Final answer:
The force that reaches the large piston in a hydraulic press can be found using the principle of Pascal's law. The force is equal to the pressure on the small piston multiplied by the area of the large piston. By calculating the pressure on the small piston and multiplying it by the area of the large piston, we can determine the force that reaches the large piston.
Step-by-step explanation:
The force that reaches the large piston in a hydraulic press can be found using the principle of Pascal's law. According to Pascal's law, the pressure in a fluid is transmitted equally in all directions. In this case, the pressure exerted on the small piston is equal to the pressure exerted on the large piston.

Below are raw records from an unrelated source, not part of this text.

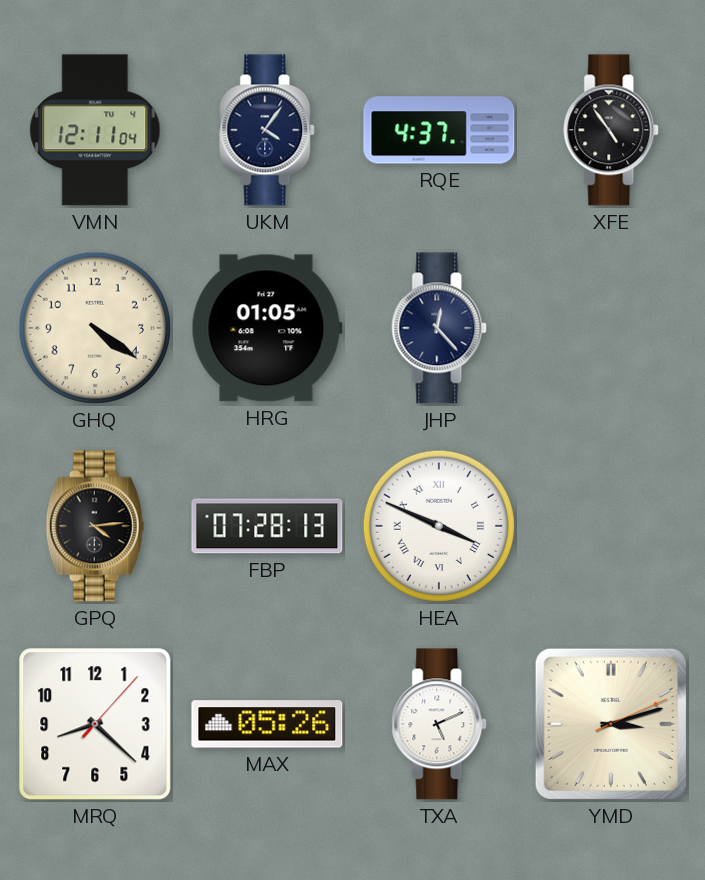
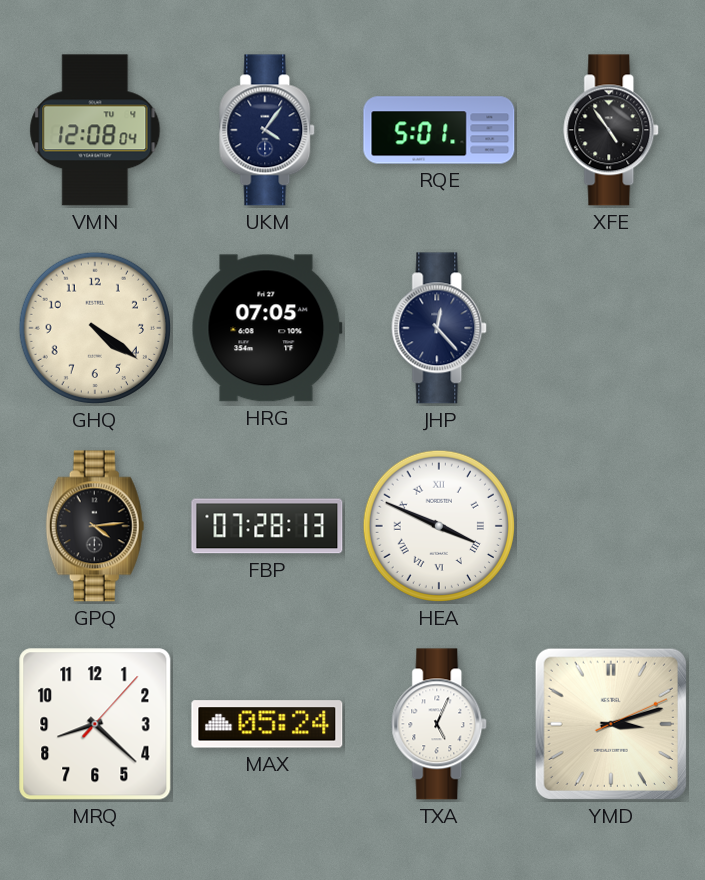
VMN: 12:11 -> 12:08
RQE: 4:37 -> 5:01
HRG: 01:05 -> 07:05
MAX: 05:26 -> 05:24
TXA: 5:11 -> 5:04
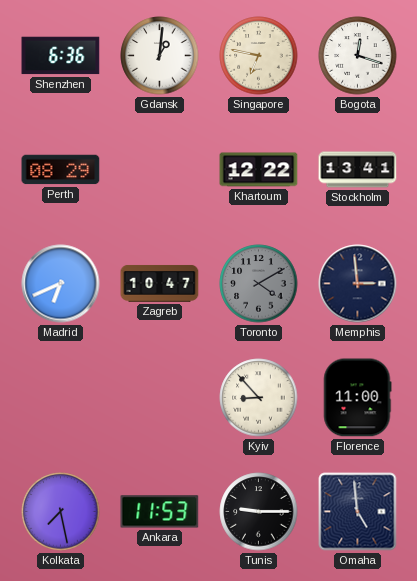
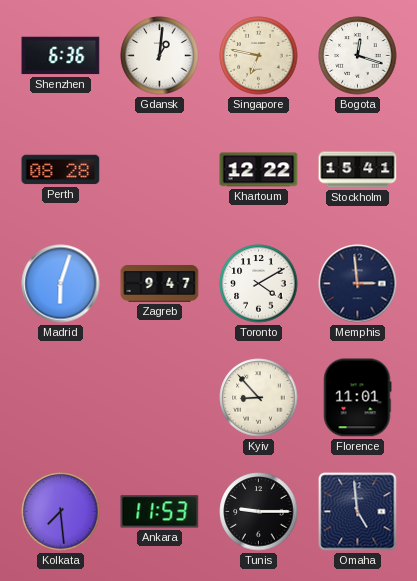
Perth: 08:29 -> 08:28
Stockholm: 13:41 -> 15:41
Madrid: 6:41 -> 6:03
Zagreb: 10:47 -> 9:47
Toronto dial: grey -> white
Florence: 11:00 -> 11:01
Kolkata: 7:28 -> 7:29
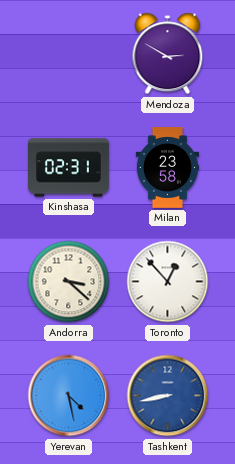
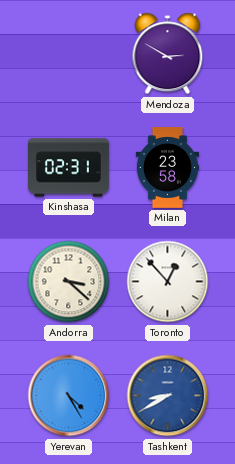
Yerevan: 4:28 -> 4:25
Tashkent: 8:43 -> 8:40
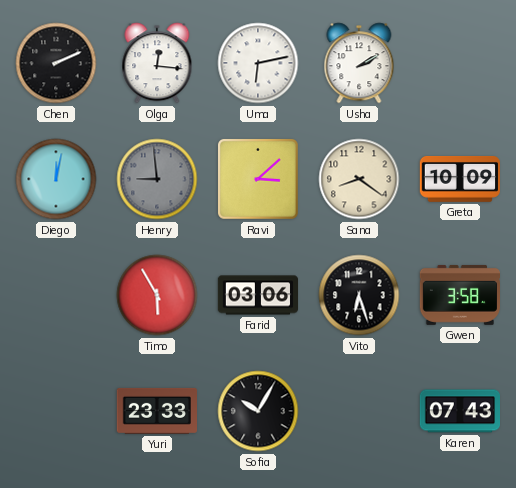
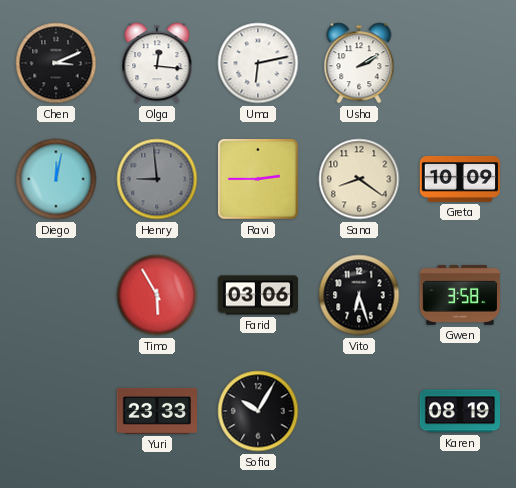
Chen: 2:11 -> 3:11
Ravi: 3:08 -> 2:45
Karen: 07:43 -> 08:19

To find the force on the large piston, we can use the equation:
Force = Pressure x Area
Given that the area of the small piston is 16 cm2 and the area of the large piston is 8 dm2, we can convert the units to be consistent.
1 dm = 10 cm, so 8 dm2 = 8 x 10 x 10 = 800 cm2.
Now, let's find the pressure exerted on the small piston. We can use the formula:
Pressure = Force / Area
The mass on the small piston is 20 kg. On Earth, the acceleration due to gravity is approximately 9.8 m/s2.
The weight of the mass can be calculated as:
Weight = mass x acceleration due to gravity = 20 kg x 9.8 m/s2 = 196 N.
Now we can find the pressure by dividing the weight by the area:
Pressure = 196 N / 16 cm2 = 12.25 N/cm2.
Since the pressure is transmitted equally to the large piston, the force on the large piston can be found by multiplying the pressure by the area:
Force = Pressure x Area = 12.25 N/cm2 x 800 cm2 = 9800 N.
Therefore, the force that reaches the large piston is 9800 N.